>What I’m more excited about is AV1. AV1 is a next gen codec with members from many tech giants (Apple, Google, MS, etc.) to create a royalty free codec. IIRC some of its baseline is based on VP10, which Google scrapped and had its code donated to developing AV1. Unfortunately the reference encoder libaom is in a very early stage and takes forever to encode. SVT-AV1 is Intel’s (and joined by Netflix) scalable implementation. It performs not as well as libaom, but quality is still better than x265 (SSIM), and encode times are way more reasonable. For now, they look promising, and I am excited to see results in a few years. HEVC took 3-4 years before it was more widely accepted by Anime encoders, and took 5 years until 2018 before I began experimenting with it. AV1 began major development in mid-2018 so by that logic we got 2-3 more years to go.
Well, it's 2021 now, would be interesting to see a guide for AV1 encoding in the same vein. As I understand it, both of the leading AV1 encoders are still undergoing frequent changes and improvements, but it still would be nice to have a guide to help one to get a handle on things.
AMD is a huge AV1 supporter, both with improving speed of software decoding and encoding, but also granting the ability to the Radeon's video ASIC to handle it.
If you have a processor without integrated graphics (more common on AMD than Intel, although Intel also sells some) you don't get hardware accelerated encoding anyway, since that's a feature of the GPU.
No current iGPU or dedicated GPU (e.g. NVENC on NVIDIA[1]) support AV1 encoding today - talking about CPU support is odd. Encoders like SVT-AV1 are software-only.
>There is no simple answer to fix these 2 problems due to crf targets. Traditionally in x264 such scene will simply end up in blocking artifacts. x265 chooses to eliminate artifacts at the cost of detail loss. The down side is that even at lower crf targets it is tough to eliminate x265’s tendency to blur. To truly eliminate such effects, you will first need no-sao:no-strong-intra-smoothing:deblock=-1,-1 to make x265 behave more like x264, then raise psy-rd and psy-rdoq accordingly (2 and 5 respectively should do the trick). However, this reintroduces unpleasant artifacts x265 aimed to eliminate in the first place, thus I do not recommend such encode parameters unless encoding crf <16 (in which case file sizes are so big just use x264, why even bother x265?).

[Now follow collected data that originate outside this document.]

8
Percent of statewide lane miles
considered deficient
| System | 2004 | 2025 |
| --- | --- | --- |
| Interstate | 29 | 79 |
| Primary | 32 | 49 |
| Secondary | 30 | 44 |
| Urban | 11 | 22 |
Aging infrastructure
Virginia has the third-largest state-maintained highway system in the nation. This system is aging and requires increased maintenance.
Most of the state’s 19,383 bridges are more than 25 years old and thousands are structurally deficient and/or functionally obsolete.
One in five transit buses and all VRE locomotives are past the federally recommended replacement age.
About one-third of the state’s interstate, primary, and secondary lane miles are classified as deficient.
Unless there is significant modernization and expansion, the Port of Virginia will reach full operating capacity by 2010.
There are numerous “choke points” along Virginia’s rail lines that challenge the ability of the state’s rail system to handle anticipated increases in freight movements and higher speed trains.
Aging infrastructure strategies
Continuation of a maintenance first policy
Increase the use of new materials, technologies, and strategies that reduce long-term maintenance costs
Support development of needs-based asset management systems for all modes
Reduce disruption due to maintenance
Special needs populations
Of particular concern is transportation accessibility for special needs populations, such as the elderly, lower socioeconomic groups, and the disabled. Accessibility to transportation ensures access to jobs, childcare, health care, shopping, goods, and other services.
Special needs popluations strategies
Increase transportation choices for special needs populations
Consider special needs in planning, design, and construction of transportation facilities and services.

There might be something to be said for perceptible degradation: the characteristic macroblock vomit produced by bit-starvation gives a sure signal to the viewer that something went wrong with the video encoding, whereas a smooth looking image with some details omitted can produce a false impression of what the video signal is, with no indication as to whether or not this is taking place (imagine this happening, for example in security camera footage).
That quote sounds like someone trying to justify something to themselves.
Otherwise it's a very long-winded way of saying, use the x265 defaults, which doesn't really need said at all.
Presumably it's a leftover from the x264 community where blur (a valid compression technique that can be overused) was demonized probably beyond what was supported by evidence so now they need to rein that bias in when blur is actually the best option available.
I don't mind blur in anime at all but it's very noticable (without using pause or magnifying glass) in live action footages, even when using low CRF. I have to turn off `SAO` and `strong-intra-smoothing` when using x265 for this reason.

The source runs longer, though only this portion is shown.